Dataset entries
[Start of Attachment]

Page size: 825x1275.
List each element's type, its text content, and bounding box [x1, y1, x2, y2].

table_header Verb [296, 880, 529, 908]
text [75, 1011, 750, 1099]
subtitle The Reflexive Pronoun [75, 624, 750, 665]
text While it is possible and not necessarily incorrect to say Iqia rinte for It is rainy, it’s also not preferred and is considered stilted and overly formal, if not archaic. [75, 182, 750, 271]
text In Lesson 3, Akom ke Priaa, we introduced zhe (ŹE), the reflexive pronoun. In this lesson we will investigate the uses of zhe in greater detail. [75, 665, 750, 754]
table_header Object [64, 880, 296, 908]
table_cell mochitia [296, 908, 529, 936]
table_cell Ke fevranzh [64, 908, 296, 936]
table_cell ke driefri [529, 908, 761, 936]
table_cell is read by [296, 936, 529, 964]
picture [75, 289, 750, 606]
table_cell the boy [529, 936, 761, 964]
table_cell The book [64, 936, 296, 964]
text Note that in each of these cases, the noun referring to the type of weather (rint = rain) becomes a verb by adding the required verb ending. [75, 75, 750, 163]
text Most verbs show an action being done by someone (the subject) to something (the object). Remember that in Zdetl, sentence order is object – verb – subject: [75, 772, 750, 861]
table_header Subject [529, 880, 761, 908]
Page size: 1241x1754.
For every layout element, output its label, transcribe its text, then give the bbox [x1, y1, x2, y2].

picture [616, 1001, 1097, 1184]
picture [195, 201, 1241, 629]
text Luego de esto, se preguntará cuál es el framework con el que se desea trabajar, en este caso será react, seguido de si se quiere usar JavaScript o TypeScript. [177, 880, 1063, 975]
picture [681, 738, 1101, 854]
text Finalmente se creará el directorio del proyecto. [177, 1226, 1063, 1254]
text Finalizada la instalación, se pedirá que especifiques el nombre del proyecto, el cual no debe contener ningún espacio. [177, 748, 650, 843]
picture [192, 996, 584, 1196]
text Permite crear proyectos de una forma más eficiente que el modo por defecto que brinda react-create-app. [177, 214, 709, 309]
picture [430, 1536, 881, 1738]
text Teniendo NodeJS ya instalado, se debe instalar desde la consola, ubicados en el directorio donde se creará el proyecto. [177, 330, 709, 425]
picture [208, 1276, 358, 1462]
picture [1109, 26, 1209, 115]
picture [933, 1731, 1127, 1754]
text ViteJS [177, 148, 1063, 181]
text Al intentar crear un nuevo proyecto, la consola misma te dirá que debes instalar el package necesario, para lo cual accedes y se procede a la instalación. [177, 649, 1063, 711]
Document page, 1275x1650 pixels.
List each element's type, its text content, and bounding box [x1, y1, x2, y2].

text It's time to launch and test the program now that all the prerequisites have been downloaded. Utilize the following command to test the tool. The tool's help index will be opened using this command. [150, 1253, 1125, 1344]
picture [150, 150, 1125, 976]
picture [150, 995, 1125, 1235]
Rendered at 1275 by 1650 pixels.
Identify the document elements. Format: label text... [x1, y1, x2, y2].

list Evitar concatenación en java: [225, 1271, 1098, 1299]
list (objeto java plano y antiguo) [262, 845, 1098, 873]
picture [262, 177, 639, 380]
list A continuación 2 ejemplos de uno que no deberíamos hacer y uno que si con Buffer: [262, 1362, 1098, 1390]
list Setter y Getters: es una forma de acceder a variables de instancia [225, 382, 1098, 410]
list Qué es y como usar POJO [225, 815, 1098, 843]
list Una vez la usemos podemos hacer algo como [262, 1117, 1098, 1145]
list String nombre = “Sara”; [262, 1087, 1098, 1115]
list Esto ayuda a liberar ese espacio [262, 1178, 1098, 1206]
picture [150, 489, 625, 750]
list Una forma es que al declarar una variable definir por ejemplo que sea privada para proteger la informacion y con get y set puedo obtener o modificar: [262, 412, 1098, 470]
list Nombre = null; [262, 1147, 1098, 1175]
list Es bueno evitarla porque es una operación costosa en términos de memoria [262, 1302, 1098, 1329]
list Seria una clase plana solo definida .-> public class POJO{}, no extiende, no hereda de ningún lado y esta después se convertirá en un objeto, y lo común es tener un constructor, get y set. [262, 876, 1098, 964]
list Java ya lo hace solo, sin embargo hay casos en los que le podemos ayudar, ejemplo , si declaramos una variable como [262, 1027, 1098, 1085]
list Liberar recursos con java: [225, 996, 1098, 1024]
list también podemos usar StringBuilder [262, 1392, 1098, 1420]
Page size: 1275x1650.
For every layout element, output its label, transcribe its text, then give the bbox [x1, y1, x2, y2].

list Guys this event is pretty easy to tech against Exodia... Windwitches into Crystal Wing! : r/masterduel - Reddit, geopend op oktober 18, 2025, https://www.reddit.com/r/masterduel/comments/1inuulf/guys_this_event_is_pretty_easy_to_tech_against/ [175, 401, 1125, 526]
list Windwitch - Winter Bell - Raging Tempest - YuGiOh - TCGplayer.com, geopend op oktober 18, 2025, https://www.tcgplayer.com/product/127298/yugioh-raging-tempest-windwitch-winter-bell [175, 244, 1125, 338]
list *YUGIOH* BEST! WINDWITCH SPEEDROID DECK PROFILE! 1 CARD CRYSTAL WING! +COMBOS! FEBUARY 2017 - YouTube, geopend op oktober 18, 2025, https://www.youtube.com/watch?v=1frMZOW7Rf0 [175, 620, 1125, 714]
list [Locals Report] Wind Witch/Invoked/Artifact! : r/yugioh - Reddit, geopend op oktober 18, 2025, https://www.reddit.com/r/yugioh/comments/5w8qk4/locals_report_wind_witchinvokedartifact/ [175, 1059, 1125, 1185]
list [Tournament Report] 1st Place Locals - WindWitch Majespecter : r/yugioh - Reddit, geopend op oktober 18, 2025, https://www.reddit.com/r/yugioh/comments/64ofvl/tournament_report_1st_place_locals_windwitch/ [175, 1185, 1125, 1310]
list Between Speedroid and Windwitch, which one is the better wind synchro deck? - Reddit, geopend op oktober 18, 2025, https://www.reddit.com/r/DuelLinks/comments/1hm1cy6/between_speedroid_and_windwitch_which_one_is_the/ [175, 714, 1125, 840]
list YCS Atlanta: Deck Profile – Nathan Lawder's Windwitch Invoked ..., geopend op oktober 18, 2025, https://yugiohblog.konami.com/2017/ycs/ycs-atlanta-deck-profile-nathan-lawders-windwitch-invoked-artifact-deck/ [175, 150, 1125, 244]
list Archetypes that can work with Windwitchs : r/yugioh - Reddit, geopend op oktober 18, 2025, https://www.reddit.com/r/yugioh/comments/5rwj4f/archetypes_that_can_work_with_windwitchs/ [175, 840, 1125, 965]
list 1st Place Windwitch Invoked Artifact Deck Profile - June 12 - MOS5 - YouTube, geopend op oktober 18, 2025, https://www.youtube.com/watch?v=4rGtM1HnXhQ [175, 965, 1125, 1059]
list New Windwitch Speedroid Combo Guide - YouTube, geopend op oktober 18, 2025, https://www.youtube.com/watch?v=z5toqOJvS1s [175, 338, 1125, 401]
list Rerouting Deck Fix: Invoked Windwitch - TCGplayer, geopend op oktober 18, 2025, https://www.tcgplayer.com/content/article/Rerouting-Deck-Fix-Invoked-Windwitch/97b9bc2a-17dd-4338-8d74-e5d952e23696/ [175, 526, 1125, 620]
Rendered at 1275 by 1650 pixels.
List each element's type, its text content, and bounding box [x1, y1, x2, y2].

[End of Attachment]

**Task directions**
Give the number of lines that hold the word "size" in these records, with nothing added.

**Solution for this task**
3